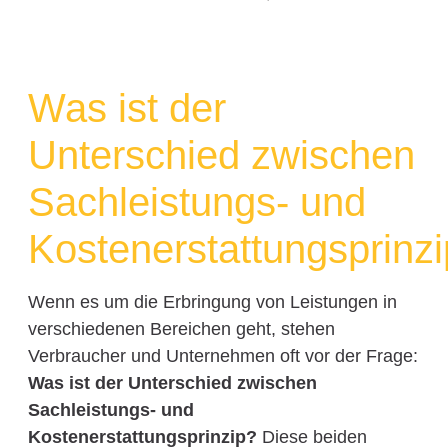
Was ist der
Unterschied zwischen
Sachleistungs- und
Kostenerstattungsprinz
Wenn es um die Erbringung von Leistungen in
verschiedenen Bereichen geht, stehen
Verbraucher und Unternehmen oft vor der Frage:
Was ist der Unterschied zwischen
Sachleistungs- und
Kostenerstattungsprinzip?
Diese beiden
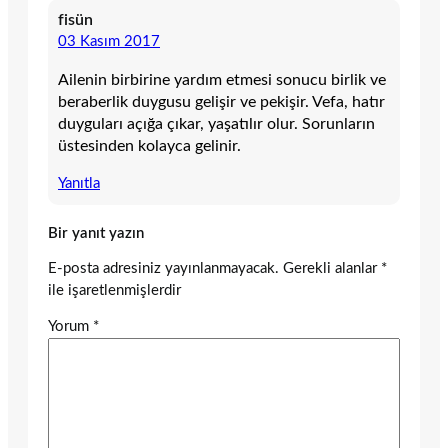
fisün
03 Kasım 2017
Ailenin birbirine yardım etmesi sonucu birlik ve
beraberlik duygusu gelişir ve pekişir. Vefa, hatır
duyguları açığa çıkar, yaşatılır olur. Sorunların
üstesinden kolayca gelinir.
Yanıtla
Bir yanıt yazın
E-posta adresiniz yayınlanmayacak.
Gerekli alanlar
*
ile işaretlenmişlerdir
Yorum
*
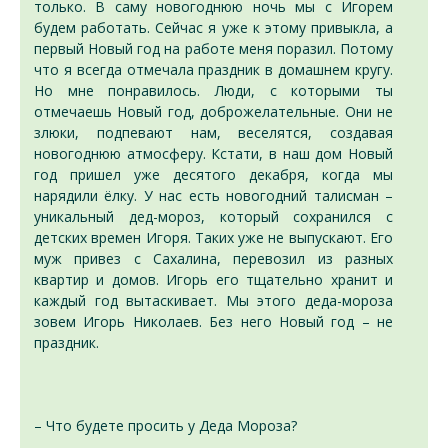
только. В саму новогоднюю ночь мы с Игорем
будем работать. Сейчас я уже к этому привыкла, а
первый Новый год на работе меня поразил. Потому
что я всегда отмечала праздник в домашнем кругу.
Но мне понравилось. Люди, с которыми ты
отмечаешь Новый год, доброжелательные. Они не
злюки, подпевают нам, веселятся, создавая
новогоднюю атмосферу. Кстати, в наш дом Новый
год пришел уже десятого декабря, когда мы
нарядили ёлку. У нас есть новогодний талисман –
уникальный дед-мороз, который сохранился с
детских времен Игоря. Таких уже не выпускают. Его
муж привез с Сахалина, перевозил из разных
квартир и домов. Игорь его тщательно хранит и
каждый год вытаскивает. Мы этого деда-мороза
зовем Игорь Николаев. Без него Новый год – не
праздник.
– Что будете просить у Деда Мороза?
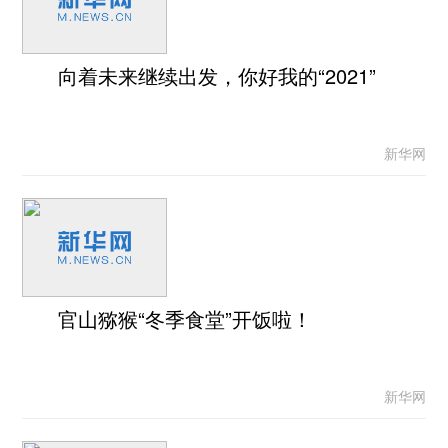
向着未来继续出发，你好我的“2021”
新华网
官山猕猴“冬季食堂”开饭啦！
新华网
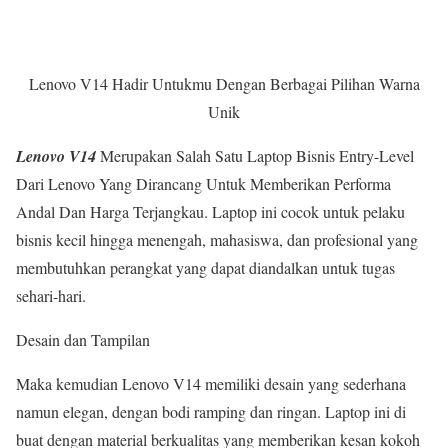
Lenovo V14 Hadir Untukmu Dengan Berbagai Pilihan Warna
Unik
Lenovo V14
Merupakan Salah Satu Laptop Bisnis Entry-Level
Dari Lenovo Yang Dirancang Untuk Memberikan Performa
Andal Dan Harga Terjangkau. Laptop ini cocok untuk pelaku
bisnis kecil hingga menengah, mahasiswa, dan profesional yang
membutuhkan perangkat yang dapat diandalkan untuk tugas
sehari-hari.
Desain dan Tampilan
Maka kemudian Lenovo V14 memiliki desain yang sederhana
namun elegan, dengan bodi ramping dan ringan. Laptop ini di
buat dengan material berkualitas yang memberikan kesan kokoh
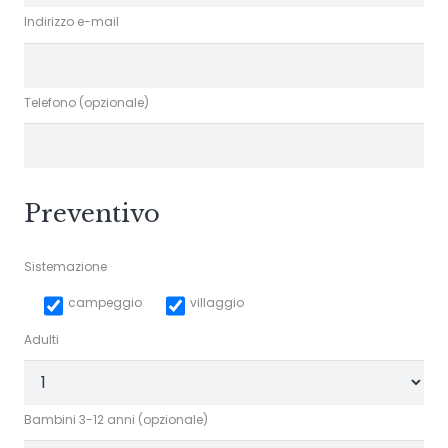
Indirizzo e-mail
Telefono (opzionale)
Preventivo
Sistemazione
campeggio
villaggio
Adulti
Bambini 3-12 anni (opzionale)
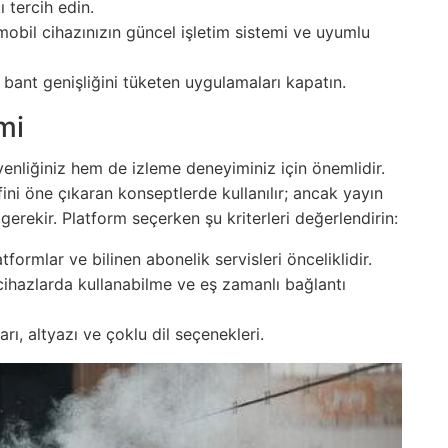
 tercih edin.
 mobil cihazınızın güncel işletim sistemi ve uyumlu
 bant genişliğini tüketen uygulamaları kapatın.
mi
enliğiniz hem de izleme deneyiminiz için önemlidir.
ni öne çıkaran konseptlerde kullanılır; ancak yayın
gerekir. Platform seçerken şu kriterleri değerlendirin:
atformlar ve bilinen abonelik servisleri önceliklidir.
cihazlarda kullanabilme ve eş zamanlı bağlantı
ları, altyazı ve çoklu dil seçenekleri.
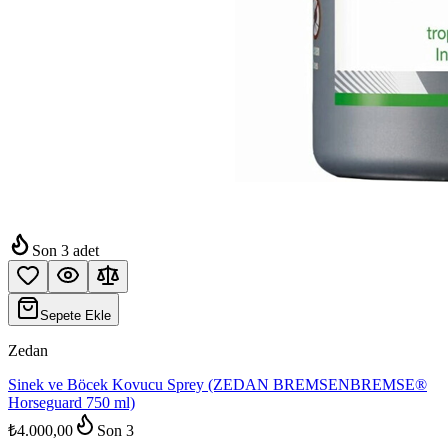
Son
3
adet
Sepete Ekle
Zedan
Sinek ve Böcek Kovucu Sprey (ZEDAN BREMSENBREMSE®
Horseguard 750 ml)
₺4.000,00
Son
3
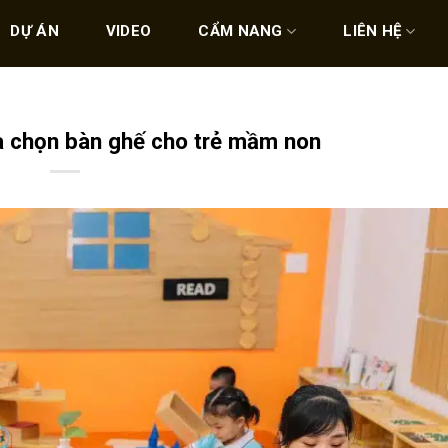
DỰ ÁN
VIDEO
CẨM NANG
LIÊN HỆ
ựa chọn bàn ghế cho trẻ mầm non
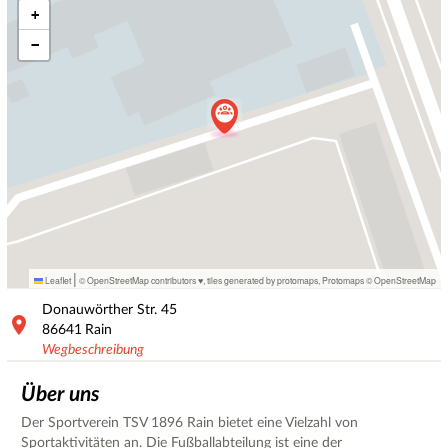
+
−
|
Leaflet
© OpenStreetMap contributors ♥,
tiles generated by protomaps
,
Protomaps
©
OpenStreetMap
Donauwörther Str.
45
86641
Rain
Wegbeschreibung
Über uns
Der Sportverein TSV 1896 Rain bietet eine Vielzahl von
Sportaktivitäten an. Die Fußballabteilung ist eine der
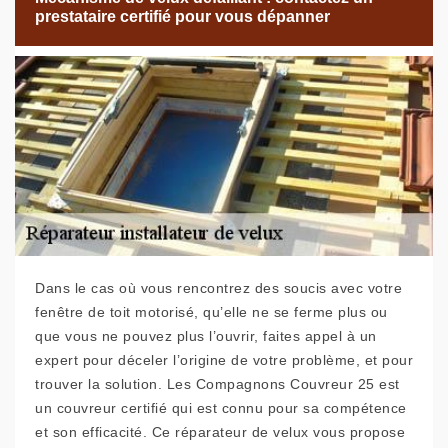
prestataire certifié pour vous dépanner
Dans le cas où vous rencontrez des soucis avec votre
fenêtre de toit motorisé, qu’elle ne se ferme plus ou
que vous ne pouvez plus l’ouvrir, faites appel à un
expert pour déceler l’origine de votre problème, et pour
trouver la solution. Les Compagnons Couvreur 25 est
un couvreur certifié qui est connu pour sa compétence
et son efficacité. Ce réparateur de velux vous propose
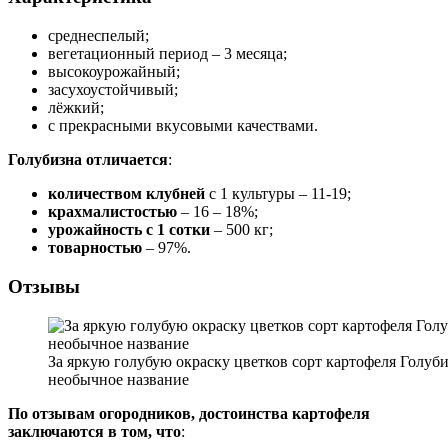
среднеспелый;
вегетационный период – 3 месяца;
высокоурожайный;
засухоустойчивый;
лёжкий;
с прекрасными вкусовыми качествами.
Голубизна отличается
:
количеством клубней
с 1 культуры – 11-19;
крахмалистостью
– 16 – 18%;
урожайность с 1 сотки
– 500 кг;
товарностью
– 97%.
Отзывы
За яркую голубую окраску цветков сорт картофеля Голуби
необычное название
По отзывам огородников, достоинства картофеля
заключаются в том, что
:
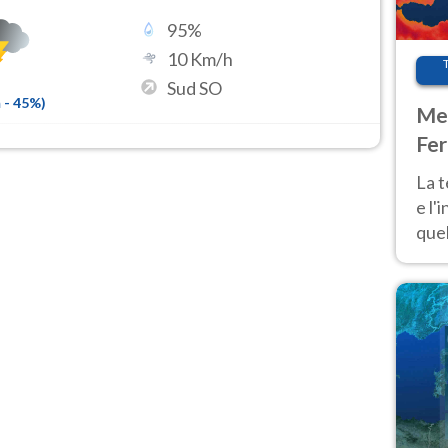
95
%
10
Km/h
Sud SO
m
-
45
%)
Met
Fer
pau
La 
e l'
quel
Fer
tem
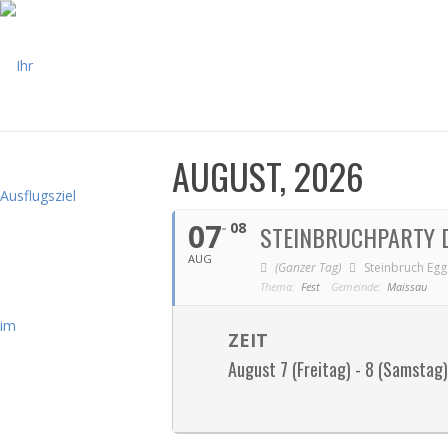
AUGUST, 2026
07
08
STEINBRUCHPARTY 
AUG
(Ganzer Tag)
Steinbruch Eg
Thema:
Fest
Gemeinde:
Maissau
ZEIT
August 7 (Freitag) - 8 (Samstag)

__TASK DIRECTIONS__: From the first line to the last, reproduce the records above exactly and skip the pictures.

__EXERCISE RESPONSE__:
Was ist der
Unterschied zwischen
Sachleistungs- und
Kostenerstattungsprinz
Wenn es um die Erbringung von Leistungen in
verschiedenen Bereichen geht, stehen
Verbraucher und Unternehmen oft vor der Frage:
Was ist der Unterschied zwischen
Sachleistungs- und
Kostenerstattungsprinzip?
Diese beiden
fisün
03 Kasım 2017
Ailenin birbirine yardım etmesi sonucu birlik ve
beraberlik duygusu gelişir ve pekişir. Vefa, hatır
duyguları açığa çıkar, yaşatılır olur. Sorunların
üstesinden kolayca gelinir.
Yanıtla
Bir yanıt yazın
E-posta adresiniz yayınlanmayacak.
Gerekli alanlar
*
ile işaretlenmişlerdir
Yorum
*
только. В саму новогоднюю ночь мы с Игорем
будем работать. Сейчас я уже к этому привыкла, а
первый Новый год на работе меня поразил. Потому
что я всегда отмечала праздник в домашнем кругу.
Но мне понравилось. Люди, с которыми ты
отмечаешь Новый год, доброжелательные. Они не
злюки, подпевают нам, веселятся, создавая
новогоднюю атмосферу. Кстати, в наш дом Новый
год пришел уже десятого декабря, когда мы
нарядили ёлку. У нас есть новогодний талисман –
уникальный дед-мороз, который сохранился с
детских времен Игоря. Таких уже не выпускают. Его
муж привез с Сахалина, перевозил из разных
квартир и домов. Игорь его тщательно хранит и
каждый год вытаскивает. Мы этого деда-мороза
зовем Игорь Николаев. Без него Новый год – не
праздник.
– Что будете просить у Деда Мороза?
向着未来继续出发，你好我的“2021”
新华网
官山猕猴“冬季食堂”开饭啦！
新华网
Lenovo V14 Hadir Untukmu Dengan Berbagai Pilihan Warna
Unik
Lenovo V14
Merupakan Salah Satu Laptop Bisnis Entry-Level
Dari Lenovo Yang Dirancang Untuk Memberikan Performa
Andal Dan Harga Terjangkau. Laptop ini cocok untuk pelaku
bisnis kecil hingga menengah, mahasiswa, dan profesional yang
membutuhkan perangkat yang dapat diandalkan untuk tugas
sehari-hari.
Desain dan Tampilan
Maka kemudian Lenovo V14 memiliki desain yang sederhana
namun elegan, dengan bodi ramping dan ringan. Laptop ini di
buat dengan material berkualitas yang memberikan kesan kokoh
Indirizzo e-mail
Telefono (opzionale)
Preventivo
Sistemazione
campeggio
villaggio
Adulti
Bambini 3-12 anni (opzionale)
 tercih edin.
 mobil cihazınızın güncel işletim sistemi ve uyumlu
 bant genişliğini tüketen uygulamaları kapatın.
mi
enliğiniz hem de izleme deneyiminiz için önemlidir.
ni öne çıkaran konseptlerde kullanılır; ancak yayın
gerekir. Platform seçerken şu kriterleri değerlendirin:
atformlar ve bilinen abonelik servisleri önceliklidir.
cihazlarda kullanabilme ve eş zamanlı bağlantı
ları, altyazı ve çoklu dil seçenekleri.
Son
3
adet
Sepete Ekle
Zedan
Sinek ve Böcek Kovucu Sprey (ZEDAN BREMSENBREMSE®
Horseguard 750 ml)
₺4.000,00
Son
3
DỰ ÁN
VIDEO
CẨM NANG
LIÊN HỆ
ựa chọn bàn ghế cho trẻ mầm non
+
−
|
Leaflet
© OpenStreetMap contributors ♥,
tiles generated by protomaps
,
Protomaps
©
OpenStreetMap
Donauwörther Str.
45
86641
Rain
Wegbeschreibung
Über uns
Der Sportverein TSV 1896 Rain bietet eine Vielzahl von
Sportaktivitäten an. Die Fußballabteilung ist eine der
prestataire certifié pour vous dépanner
Dans le cas où vous rencontrez des soucis avec votre
fenêtre de toit motorisé, qu’elle ne se ferme plus ou
que vous ne pouvez plus l’ouvrir, faites appel à un
expert pour déceler l’origine de votre problème, et pour
trouver la solution. Les Compagnons Couvreur 25 est
un couvreur certifié qui est connu pour sa compétence
et son efficacité. Ce réparateur de velux vous propose
среднеспелый;
вегетационный период – 3 месяца;
высокоурожайный;
засухоустойчивый;
лёжкий;
с прекрасными вкусовыми качествами.
Голубизна отличается
:
количеством клубней
с 1 культуры – 11-19;
крахмалистостью
– 16 – 18%;
урожайность с 1 сотки
– 500 кг;
товарностью
– 97%.
Отзывы
За яркую голубую окраску цветков сорт картофеля Голуби
необычное название
По отзывам огородников, достоинства картофеля
заключаются в том, что
:
95
%
10
Km/h
Sud SO
m
-
45
%)
Met
Fer
pau
La 
e l'
quel
Fer
tem
AUGUST, 2026
07
08
STEINBRUCHPARTY 
AUG
(Ganzer Tag)
Steinbruch Eg
Thema:
Fest
Gemeinde:
Maissau
ZEIT
August 7 (Freitag) - 8 (Samstag)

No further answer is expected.